(Testo estratto)
+++
Comunicati

Ispra: a Natale precari sul tetto e cancelli chiusi

La rigidità  della struttura commissariale che gestisce l’Ispra (Istituto Superiore per la Protezione e la Ricerca Ambientale) non si allenta nemmeno a Natale: dal pomeriggio del 24 dicembre i precari dell’Istituto, che da 32 giorni occupano il tetto della sede di via Casalotti per protestare contro i licenziamenti annunciati per fine anno, sono isolati dall’esterno, dopo un avviso al personale del prefetto Vincenzo Grimaldi (a capo dell’ente), che ha stabilito rigide limitazioni all’accesso in sede per il periodo festivo.

I cancelli sono rimasti chiusi, nonostante nei giorni scorsi ci fosse stata un’apertura da parte del ministro vigilante, la titolare dell’Ambiente Stefania Prestigiacomo, che aveva lanciato un appello al Governo per “non disperdere il grande patrimonio di professionalità  dei ricercatori e valorizzarne per il futuro le competenze maturate”. Da tre giorni, i lavoratori non possono ricevere cibo né visite: per fortuna, un gruppo di parlamentari ha organizzato una “staffetta” per essere sempre presente al loro fianco. Si sono quindi alternati Marianna Madia, Giovanni Bachelet, Roberto Della Seta,  Francesco Ferrante, Furio Colombo e Ignazio Marino, che è entrato scavalcando il cancello trovato chiuso. Grande la solidarietà  del territorio, dimostrata da un presidio continuo dei cittadini del quartiere, che hanno consegnato cibo e bevande attraverso il cancello inesorabilmente sbarrato.
+++
(Domande sul materiale)
(1) Nel comunicato sull'Ispra, da quanti giorni i precari occupano il tetto della sede di via Casalotti?
(2) Modifica il comunicato sull'Ispra dalle parole "La rigidità  della" e fermati dopo "il periodo festivo.", sostituendo "prefetto" con "commissario".
(3) Riprendi il comunicato sull'Ispra e sulla protesta dei precari sul tetto dal punto in cui si interrompe.
I dati che seguono provengono da un'altra fonte.

(Dati di origine)
+++
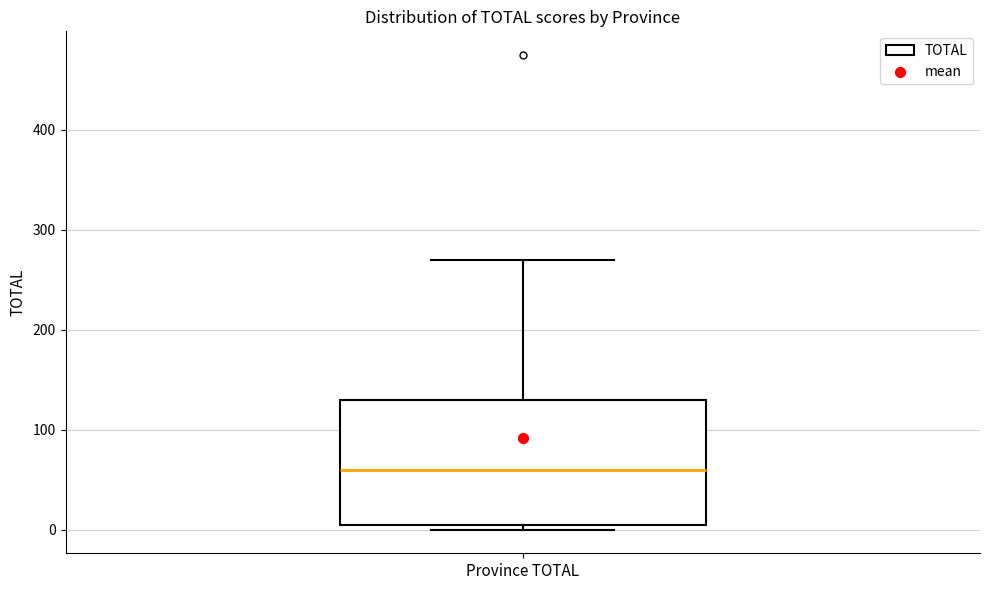

Where is the upper edge of the box for Province TOTAL on the y-axis? The values are not printed on the chart, so give them approximately, as read against the axis.

130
+++
(Risposte punto per punto)
(1) Da 32 giorni.

(2)
La rigidità  della struttura commissariale che gestisce l’Ispra (Istituto Superiore per la Protezione e la Ricerca Ambientale) non si allenta nemmeno a Natale: dal pomeriggio del 24 dicembre i precari dell’Istituto, che da 32 giorni occupano il tetto della sede di via Casalotti per protestare contro i licenziamenti annunciati per fine anno, sono isolati dall’esterno, dopo un avviso al personale del commissario Vincenzo Grimaldi (a capo dell’ente), che ha stabilito rigide limitazioni all’accesso in sede per il periodo festivo.

(3)
Inutile il tentativo del sindacato USI – RdB, che ha chiesto un’assemblea urgente alla vigilia di Natale per tenere la sede aperta, vedendo la richiesta respinta dalla struttura commissariale.
All’Ispra sono a rischio circa 200 tra ricercatori e tecnici, sui quali ancora non si ha alcuna certezza di rinnovo, mentre altri 250 lavoratori sono stati allontanati da gennaio 2009 in poi: circa un terzo del personale totale e  quasi tutti i giovani in servizio presso l’ente. Importanti attività  dell’Istituto rischiano di essere compromesse, tra cui gli interventi su biodiversità  marina, emergenze in mare (anche sulle cosiddette “navi dei veleni”), bonifiche di siti contaminati, pesca sostenibile, attività  di informazione ambientale, aggiornamento del registro delle emissioni in atmosfera, collaborazione alla stesura di documenti come il Rapporto rifiuti e l’Annuario dei dati ambientali, prevenzione del dissesto idrogeologico.

“Le ultime prese di posizione dei vertici dell’Istituto – dicono i ricercatori – rafforzano la nostra scelta di aspettare sul tetto fatti concreti che facciano seguito alle parole del Ministro Prestigiacomo, cui dall’inizio dell’occupazione chiediamo una convocazione e l’apertura di una reale trattativa presso il nostro ente, per arrivare alla proroga di tutti i contratti in essere e ad un piano per la graduale immissione in ruolo del personale precario”.

“Nonostante le contraddizioni, ci auguriamo – concludono – che le aperture del ministro si rafforzino nei prossimi giorni, e siamo consapevoli del fatto che la Prestigiacomo può essere nostra alleata nel rilancio dell’Istituto e della ricerca pubblica ambientale in Italia.”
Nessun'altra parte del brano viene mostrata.